Are there any good algorithms for semantic comparison of texts?

R

redduckrobot2017-11-16 21:41:51

data mining

redduckrobot, 2017-11-16 21:41:51

Hello, I’m trying to figure out how you can compare texts and so far I haven’t found anything sensible, the question is whether there are currently any algorithms for such tasks, otherwise everything looks very painful and sad.
The task is essentially of this kind: there is a source document doc0, a lot of other documents doc_n are input (the subject matter of the texts is motley) and you need to say with some degree of probability that, for example, doc_10 is talking about the same thing as doc_0 (there are very well rewritten texts about the same thing). It is this comparison that is important, I tried LSIin general, the thing is funny, but as for me it is more suitable for grouping documents than their "meaningful" comparison. Shillings, n-grams, etc. are very ambiguous. Can you please tell me if there is such a solution and what kind? And what can be read well on this topic from books?

Reply

Answer the question

In order to leave comments, you need to log in

4 answer(s)

X

xdgadd, 2017-11-17
@xdgadd

The task is called Semantic Similiarity.
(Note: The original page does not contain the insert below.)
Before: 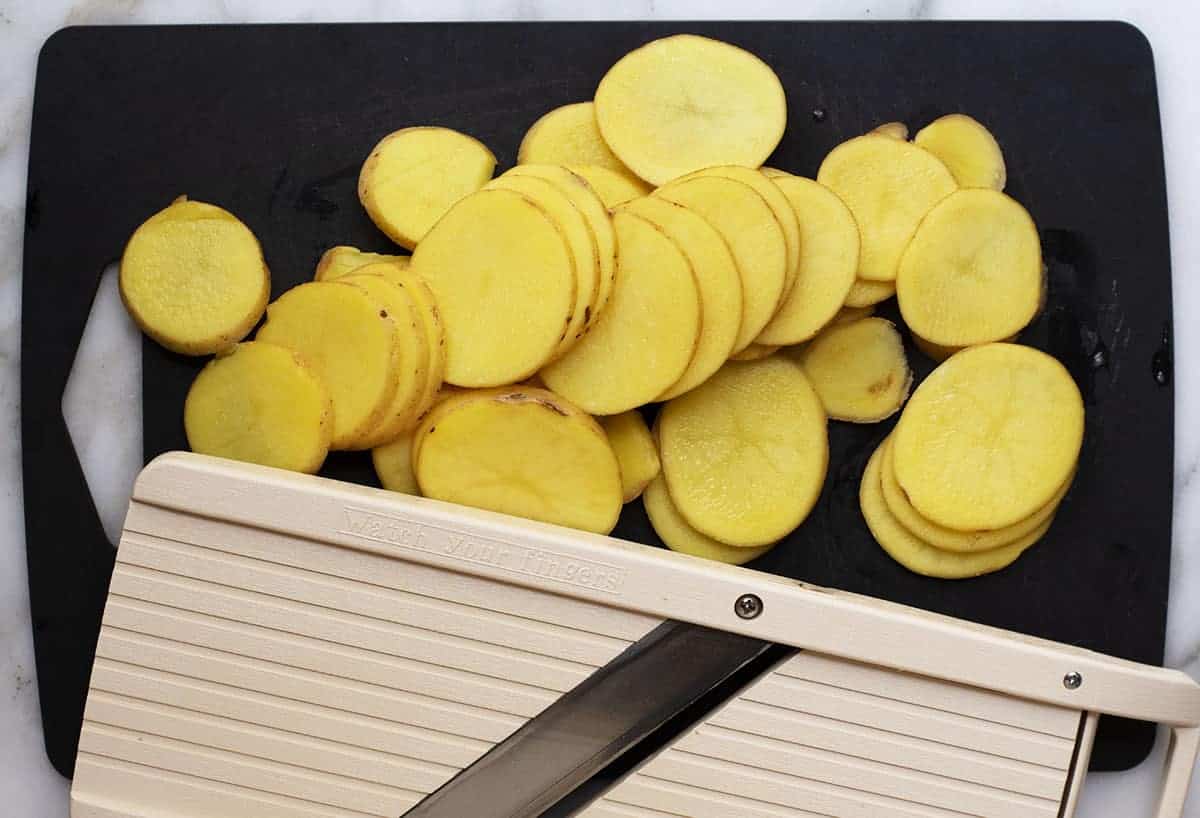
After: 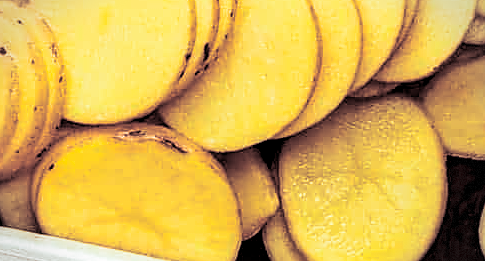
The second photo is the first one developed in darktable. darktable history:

I have not worked with this direction at all, but intuitively I can assume LSTM / CNN and various variations on the theme of Siamese / Triplet networks.

D

Danil, 2017-11-19
@DanilBaibak

Apparently you need doc2vec . Once the model has been trained, the n_similarity method can be used . The idea is to represent the texts as vectors, after which it will be possible to calculate their cosine similarity .

D

Dimonchik, 2017-11-17
@dimonchik2013

see gensim

G

gena09, 2018-11-02
@gena09

Doc2Vec is suitable for a large number of documents (from 5-10 thousand), although much depends on their length. You can increase the dimension of vectors, the number of iterations, reduce the window, but this does not help much for a small number of documents. That is, for a small amount of data, LSI is better.